Saving Mama, One Pee at a Time
Hi. I’m Sassy, and I’ve got news about my Mama.
I’m what you’d call a dog of many cultures (and questionable ancestry), weighing in at 26 pounds—prime size for “emotional support bestie,” “fitness trainer,” and “professional poop-bag logistics manager.”
But let me tell you—this last week hasn’t been a walk in the park. Mama is back in chemo-land. Two months shy of 69 and wrestling lymphoma again. She says she’s “been badder and gooder, thinner and fatter, younger but never this old before.” To me? She mostly smells like hand sanitizer, Band-Aids, and pure stubborn.
Now, Mama’s on this kick about “flushing the poison out.” She downloaded an app with a cartoon llama that cheers every time she drinks water. A llama. As if my tail wagging isn’t motivation enough! Anyway, she’s guzzling 100 ounces a day—which means I’ve now memorized every bathroom within a two-mile radius.
But apparently water isn’t enough. Studies show (insert Mama’s dramatic eye roll here) that exercise helps. And that’s where I come in. She straps on her shoes, clips on my leash, and declares we’re going on “short walks of torture and exhaustion.”
I call them SWALKS—Sassy Walks.
And here’s how they go:- Minute 1: Mama is all business. I’m busy sniffing the grass like it’s a fine wine tasting.
- Minute 5: Mama is huffing, cussing at “fucking studies.” I’m still auditioning pee spots.
- Minute 10: Mama looks like she’s negotiating with Death. I’m prancing like a show pony.
- Minute 20: Mama is swaying like a drunk flamingo, but don’t worry—I know the way home.
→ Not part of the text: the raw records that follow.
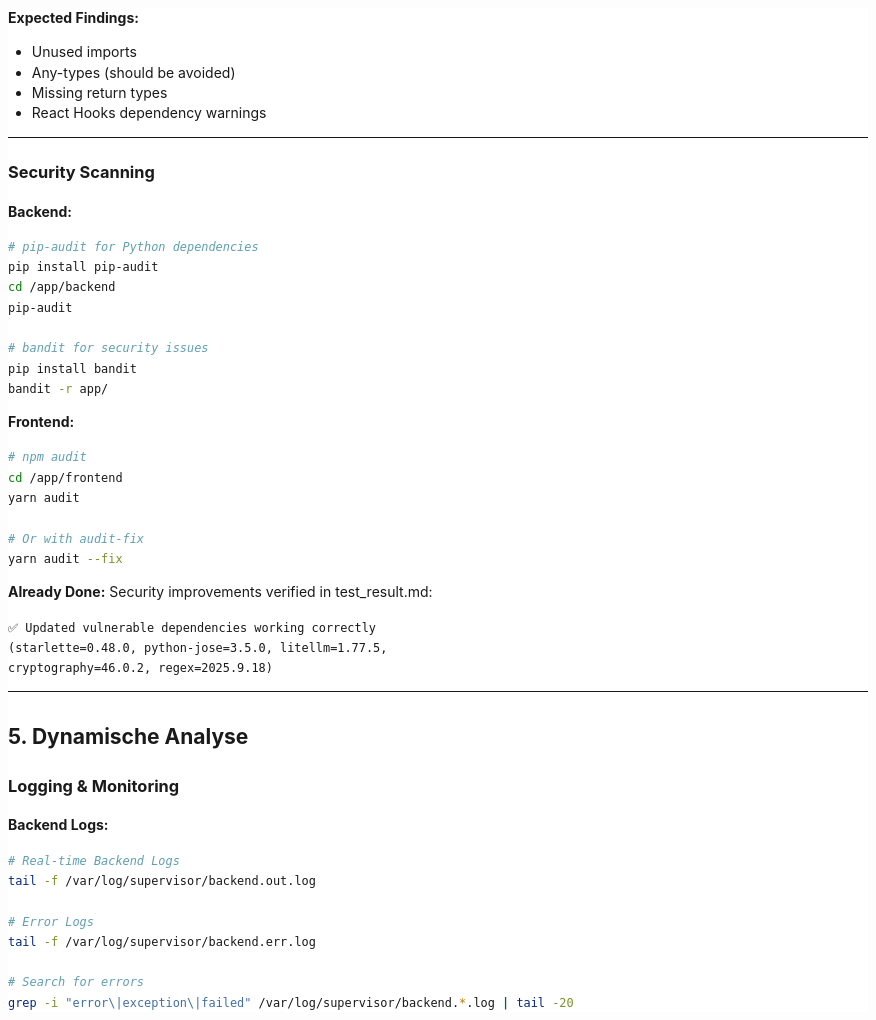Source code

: **Expected Findings:**
- Unused imports
- Any-types (should be avoided)
- Missing return types
- React Hooks dependency warnings

---

### Security Scanning

**Backend:**

```bash
# pip-audit for Python dependencies
pip install pip-audit
cd /app/backend
pip-audit

# bandit for security issues
pip install bandit
bandit -r app/
```

**Frontend:**

```bash
# npm audit
cd /app/frontend
yarn audit

# Or with audit-fix
yarn audit --fix
```

**Already Done:** Security improvements verified in test_result.md:
```
✅ Updated vulnerable dependencies working correctly 
(starlette=0.48.0, python-jose=3.5.0, litellm=1.77.5, 
cryptography=46.0.2, regex=2025.9.18)
```

---

## 5. Dynamische Analyse

### Logging & Monitoring

**Backend Logs:**

```bash
# Real-time Backend Logs
tail -f /var/log/supervisor/backend.out.log

# Error Logs
tail -f /var/log/supervisor/backend.err.log

# Search for errors
grep -i "error\|exception\|failed" /var/log/supervisor/backend.*.log | tail -20
```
Chemo is rough. My Mama feels awful. But she’s still out here—sweating, swearing, stumbling forward. And I’m her furry sidekick: sniffing, peeing, cheerleading, making sure she doesn’t face-plant on the neighbor’s driveway.
So, if you see us out there on a SASSY WALK, give Mama a honk, a wave—or, better yet, toss me a chicken-flavored treat. We’ll take all the encouragement we can get.
Because adventures aren’t always mountain hikes or big vacations. Sometimes they’re just a stubborn woman and her determined little dog, trudging through the Georgia heat, refusing to quit.